::: Excerpt provided :::
# Getting Hands-on with Pandas: An Iris Dataset Exploration

This notebook provides a practical guide to working with the **Pandas** library in Python, using the famous **Iris dataset**. We'll cover fundamental operations from data loading and exploration to manipulation and basic visualization.

---

## 1. Setup and Data Acquisition

First, we need to import the necessary libraries: **`pandas`** for data manipulation, **`seaborn`** to easily load the Iris dataset, and **`matplotlib.pyplot`** for basic visualizations.

In a real-world scenario, you might load data from a CSV, Excel, or database file using `pd.read_csv()`, `pd.read_excel()`, etc. Here, we'll use `seaborn`'s built-in datasets for convenience.

In [None]:
import pandas as pd
import seaborn as sns
import matplotlib.pyplot as plt
import numpy as np # Will be used later for handling missing data demonstration

# Load the Iris dataset directly from seaborn's built-in datasets
df_iris = sns.load_dataset('iris')

print("Iris Dataset loaded successfully into a Pandas DataFrame!")

---

## 2. Initial Data Exploration (Getting to Know Your Data)

Before diving into analysis, it's crucial to understand the structure, content, and basic statistics of your dataset.

### Display the first few rows
`df.head()` shows the top N (default 5) rows, giving a quick glance at the data.

In [None]:
print("\n--- First 5 rows of the DataFrame ---")
print(df_iris.head())

### Display the last few rows
`df.tail()` shows the bottom N (default 5) rows.

In [None]:
print("\n--- Last 5 rows of the DataFrame ---")
print(df_iris.tail())
::: Data extract :::
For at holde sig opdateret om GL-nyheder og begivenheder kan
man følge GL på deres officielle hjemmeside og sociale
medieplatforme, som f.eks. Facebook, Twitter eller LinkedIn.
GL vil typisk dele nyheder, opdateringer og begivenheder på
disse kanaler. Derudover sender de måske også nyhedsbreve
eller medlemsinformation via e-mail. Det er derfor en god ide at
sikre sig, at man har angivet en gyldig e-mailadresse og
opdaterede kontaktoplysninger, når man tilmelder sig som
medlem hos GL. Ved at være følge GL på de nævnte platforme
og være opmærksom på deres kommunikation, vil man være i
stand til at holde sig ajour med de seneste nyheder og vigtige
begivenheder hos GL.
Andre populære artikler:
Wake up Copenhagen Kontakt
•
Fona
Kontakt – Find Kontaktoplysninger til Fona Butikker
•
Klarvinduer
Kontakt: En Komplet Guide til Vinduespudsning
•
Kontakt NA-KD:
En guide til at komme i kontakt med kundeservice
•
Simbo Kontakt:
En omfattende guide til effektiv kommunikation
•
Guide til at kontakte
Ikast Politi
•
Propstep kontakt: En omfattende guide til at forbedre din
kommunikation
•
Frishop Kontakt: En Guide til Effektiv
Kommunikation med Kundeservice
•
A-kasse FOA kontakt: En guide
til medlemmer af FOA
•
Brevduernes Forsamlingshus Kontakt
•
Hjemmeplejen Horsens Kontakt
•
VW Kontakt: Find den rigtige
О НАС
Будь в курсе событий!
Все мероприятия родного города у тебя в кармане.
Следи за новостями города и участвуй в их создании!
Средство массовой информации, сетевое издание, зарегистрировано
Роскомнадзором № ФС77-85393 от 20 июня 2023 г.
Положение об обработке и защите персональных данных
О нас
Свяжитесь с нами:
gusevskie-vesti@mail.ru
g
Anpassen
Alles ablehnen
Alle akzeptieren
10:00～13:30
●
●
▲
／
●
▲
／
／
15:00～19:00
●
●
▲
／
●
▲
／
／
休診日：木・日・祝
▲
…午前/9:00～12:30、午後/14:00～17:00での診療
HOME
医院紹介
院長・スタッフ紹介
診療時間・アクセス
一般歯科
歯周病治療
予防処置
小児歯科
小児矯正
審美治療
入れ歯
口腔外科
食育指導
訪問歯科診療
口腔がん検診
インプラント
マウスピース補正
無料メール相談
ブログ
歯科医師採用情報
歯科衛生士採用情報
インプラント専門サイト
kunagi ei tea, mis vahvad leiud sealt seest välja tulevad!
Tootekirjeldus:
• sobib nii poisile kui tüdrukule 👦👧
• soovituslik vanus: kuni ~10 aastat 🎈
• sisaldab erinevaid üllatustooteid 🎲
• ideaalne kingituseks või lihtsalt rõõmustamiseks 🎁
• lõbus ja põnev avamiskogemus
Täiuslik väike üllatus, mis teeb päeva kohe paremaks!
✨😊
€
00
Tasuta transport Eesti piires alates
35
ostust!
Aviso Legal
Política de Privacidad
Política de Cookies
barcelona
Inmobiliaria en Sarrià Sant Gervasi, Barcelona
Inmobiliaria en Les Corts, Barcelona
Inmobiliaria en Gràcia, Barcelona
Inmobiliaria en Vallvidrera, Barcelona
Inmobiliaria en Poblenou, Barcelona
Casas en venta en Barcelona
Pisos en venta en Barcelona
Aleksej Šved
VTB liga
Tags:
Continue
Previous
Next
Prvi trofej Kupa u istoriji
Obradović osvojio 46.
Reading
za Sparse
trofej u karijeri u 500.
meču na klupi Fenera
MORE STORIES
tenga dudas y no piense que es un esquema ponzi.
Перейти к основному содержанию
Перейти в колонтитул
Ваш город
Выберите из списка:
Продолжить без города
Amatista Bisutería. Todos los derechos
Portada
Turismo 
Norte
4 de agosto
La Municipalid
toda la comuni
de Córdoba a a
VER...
:::
* What to work on:
1. Answer these questions using the Pandas notebook.
(a) Which library does it import to easily load the Iris dataset?
(b) How many rows does `df.head()` show by default?
(c) What variable name does the code give the loaded dataset?
2. Rewrite the Pandas notebook from "# Getting Hands-on" up to and including "datasets for convenience.", swapping "convenience" for "simplicity".
3. Translate this sentence from the Pandas notebook into Spanish: "Before diving into analysis, it's crucial to understand the structure, content, and basic statistics of your dataset."

* Answer list:
1.
(a) seaborn
(b) 5
(c) df_iris

2.
# Getting Hands-on with Pandas: An Iris Dataset Exploration

This notebook provides a practical guide to working with the **Pandas** library in Python, using the famous **Iris dataset**. We'll cover fundamental operations from data loading and exploration to manipulation and basic visualization.

---

## 1. Setup and Data Acquisition

First, we need to import the necessary libraries: **`pandas`** for data manipulation, **`seaborn`** to easily load the Iris dataset, and **`matplotlib.pyplot`** for basic visualizations.

In a real-world scenario, you might load data from a CSV, Excel, or database file using `pd.read_csv()`, `pd.read_excel()`, etc. Here, we'll use `seaborn`'s built-in datasets for simplicity.

3. Antes de sumergirse en el análisis, es fundamental comprender la estructura, el contenido y las estadísticas básicas de su conjunto de datos.